Streamlining The Traffic Flow

    GRAND RAPIDS — Before cursing the city’s traffic department next time a red light causes a backup, Pat Bush cautions people to remember it would be a lot worse without them.

    Bush, Grand Rapids’ public works director, said the city’s traffic engineers are always working to find ways to make traffic flow easier.

    “It’s a constant process,” he said. “We use various methods of monitoring traffic.”

    Streets are monitored and evaluated on a rotating three-year cycle to determine traffic volume, speed and the number of cars and trucks that use the road. This information helps the traffic department determine what, if any, changes need to be made to the roadway.

    Unless there is a new development, Bush said adding new traffic signals to an intersection is rare in the city limits of Grand Rapids, but in the new developments around the city there may be 10 to 12 new lights a year.

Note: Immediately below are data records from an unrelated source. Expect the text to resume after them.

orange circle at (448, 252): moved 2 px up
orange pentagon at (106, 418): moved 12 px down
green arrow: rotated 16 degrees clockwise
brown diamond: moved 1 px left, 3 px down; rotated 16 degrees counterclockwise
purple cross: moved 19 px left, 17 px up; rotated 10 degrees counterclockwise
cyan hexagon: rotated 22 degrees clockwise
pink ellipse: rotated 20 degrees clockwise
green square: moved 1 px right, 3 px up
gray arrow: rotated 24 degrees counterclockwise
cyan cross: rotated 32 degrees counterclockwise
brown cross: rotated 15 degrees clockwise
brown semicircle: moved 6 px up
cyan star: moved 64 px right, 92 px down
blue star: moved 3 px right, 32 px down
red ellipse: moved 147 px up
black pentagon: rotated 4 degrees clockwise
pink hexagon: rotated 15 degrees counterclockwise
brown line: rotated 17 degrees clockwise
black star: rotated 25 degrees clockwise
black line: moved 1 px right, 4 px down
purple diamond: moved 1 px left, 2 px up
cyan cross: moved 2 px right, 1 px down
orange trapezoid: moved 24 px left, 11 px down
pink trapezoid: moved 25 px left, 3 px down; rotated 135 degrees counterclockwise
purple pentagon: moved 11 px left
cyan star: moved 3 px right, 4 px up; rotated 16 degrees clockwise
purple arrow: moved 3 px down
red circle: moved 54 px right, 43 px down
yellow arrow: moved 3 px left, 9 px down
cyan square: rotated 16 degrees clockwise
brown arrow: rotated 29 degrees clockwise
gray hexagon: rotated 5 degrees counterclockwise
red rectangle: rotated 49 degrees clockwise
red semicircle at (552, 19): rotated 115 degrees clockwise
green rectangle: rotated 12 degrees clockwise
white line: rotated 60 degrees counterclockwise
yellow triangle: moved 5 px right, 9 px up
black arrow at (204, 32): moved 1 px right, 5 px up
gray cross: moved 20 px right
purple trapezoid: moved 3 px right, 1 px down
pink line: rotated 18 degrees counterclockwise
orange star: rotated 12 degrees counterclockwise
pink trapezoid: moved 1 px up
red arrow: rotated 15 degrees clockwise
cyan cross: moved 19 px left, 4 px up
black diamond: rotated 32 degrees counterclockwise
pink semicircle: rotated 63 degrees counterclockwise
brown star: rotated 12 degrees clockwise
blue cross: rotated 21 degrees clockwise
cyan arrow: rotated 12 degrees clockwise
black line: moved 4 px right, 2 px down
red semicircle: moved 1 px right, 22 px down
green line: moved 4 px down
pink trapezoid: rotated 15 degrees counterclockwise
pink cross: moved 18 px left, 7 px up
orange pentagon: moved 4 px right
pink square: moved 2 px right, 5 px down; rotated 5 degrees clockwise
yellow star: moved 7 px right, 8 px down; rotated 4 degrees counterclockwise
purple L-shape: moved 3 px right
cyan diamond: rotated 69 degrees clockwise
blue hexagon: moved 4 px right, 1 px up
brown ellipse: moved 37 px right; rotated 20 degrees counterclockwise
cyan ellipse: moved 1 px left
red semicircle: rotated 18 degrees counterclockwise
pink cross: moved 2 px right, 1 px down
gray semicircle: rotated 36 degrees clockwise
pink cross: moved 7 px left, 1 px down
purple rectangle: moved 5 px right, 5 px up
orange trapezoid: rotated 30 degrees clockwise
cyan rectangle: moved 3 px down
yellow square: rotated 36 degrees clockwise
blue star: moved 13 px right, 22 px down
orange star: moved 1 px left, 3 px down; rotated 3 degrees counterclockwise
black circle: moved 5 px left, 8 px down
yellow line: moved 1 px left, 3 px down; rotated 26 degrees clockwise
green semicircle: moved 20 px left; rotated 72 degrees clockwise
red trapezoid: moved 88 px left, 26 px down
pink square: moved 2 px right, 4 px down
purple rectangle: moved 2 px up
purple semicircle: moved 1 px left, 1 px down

    The Grand Rapids Traffic Department, which includes electric technicians, traffic engineers, a traffic systems programmer and a traffic systems administrator, handles traffic issues for all of Kent County and the eastern third of Ottawa County. Bush said it is economically sound for cities such as Walker, East Grand Rapids and Kentwood to be controlled by the Grand Rapids system.

    “It does make things a lot easier when there’s one maintaining agency overseeing everything,” he said.

    The existing traffic signals are constantly monitored and changed to ease the flow of traffic. Whether it’s alleviating a traffic delay caused by a detour or favoring south- or north-bound traffic during certain hours of the day, the signals can be changed to make traffic stay moving.

    While most signals are preset and only change when there is a problem, Bush said there are signals that can coordinate with set plans by pushing a button. These plans could be for situations such as an event at Van Andel Arena, an accident on U.S. 131, or rush hour traffic.

    There also are signals that are set on green until a pedestrian presses the walk button or a vehicle sets off the magnetic sensors cut into the road. The sensors in the right lane have a five to 10 second delay so if a vehicle were to approach the intersection and then make a right turn on a red light, the light would not change unnecessarily, Bush said. If the vehicle waits more than 10 seconds, the light would then change to accommodate it.

    “The signal’s smart enough to do that on its own,” he said.

    The signals have a control panel that monitors the voltage to each light to determine which signal is on, Bush said. If a signal has a situation where both lights turn green, the conflict monitor will shut the signal off to prevent accidents.

    Though the nation’s traffic signal systems recently received a D- from the Federal Highway Administration, Bush said he thought Grand Rapids was better than 80 percent of comparable cities.

    “I think our region overall is much better than that study portrayed,” he said. “That’s not to say there’s not a lot more that could be done and should be done.”

    Bush said that when it comes to commuter delays, Grand Rapids is in good shape compared to other cities he has seen, such as Chicago, Boston, Los Angeles or Detroit.

    “It could be better; it could be a lot worse,” he said.

    With the growth of Grand Rapids and the surrounding municipalities, Bush said the traffic problems are going to become more complicated.

    “We’ve grown,” he said. “People just haven’t realized with growth comes a cost.”

    To deal with the changing traffic needs, Bush said the traffic department works with new construction and rebuilding roadways, as well as dealing with construction and detours. He said the department spends much of its time planning for major construction projects such as the S-curve in 2000 and the many smaller traffic projects that take place in the city.

    Chris Zull, a Grand Rapids traffic engineer, said the public’s perception of traffic is one of the larger issues.

    “I think it is perceived as a problem because traffic always is perceived as a problem,” he said. “This is heaven compared to Detroit.”

    Despite a negative outlook, Zull said the public’s opinion is important to the department.

    “We work with the community to try and incorporate their concerns into the design,” he said.

    Most of the public’s concerns have to do with on-street parking, pedestrian safety and travel speeds, Zull said.

    Bush said the traffic department is always dealing with new technology, which changes as quickly as computer technology.

    “Every time you see an advance in things like that, you’ll see an advance in traffic technology,” he said.

    One of the big changes that Bush is implementing in traffic signal technology is replacing the incandescent bulbs in the signals with light-emitting diodes technology. LED technology lasts longer than incandescent bulbs, which usually have a life of 12 to 16 months, and use 80 percent less electricity. The LED technology comes with a five-year warranty, and Bush said the department began installing the bulbs three to four years ago and has not had to change them yet.

    Though the bulbs are too expensive to replace all the signals in one broad sweep, Bush said they have been replacing the old bulbs whenever maintenance on a light is required.

    With unplanned events such as accidents, planned events such as construction, new technology and changing needs of the city, Bush said working on traffic never ends.

    “The pieces are in constant motion and sometimes it’s a challenge to keep up,” he said.